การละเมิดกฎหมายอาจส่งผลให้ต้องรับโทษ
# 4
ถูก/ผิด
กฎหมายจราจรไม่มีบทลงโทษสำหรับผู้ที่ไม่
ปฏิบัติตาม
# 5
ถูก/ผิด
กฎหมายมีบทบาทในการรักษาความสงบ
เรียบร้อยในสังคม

+===+

**Activity:**
Repeat, without changes, every line from the one that contains "กฎหมายมีบทบาทในการรักษาความสงบ" through the final line of the data.

**Exercise response:**
กฎหมายมีบทบาทในการรักษาความสงบ
เรียบร้อยในสังคม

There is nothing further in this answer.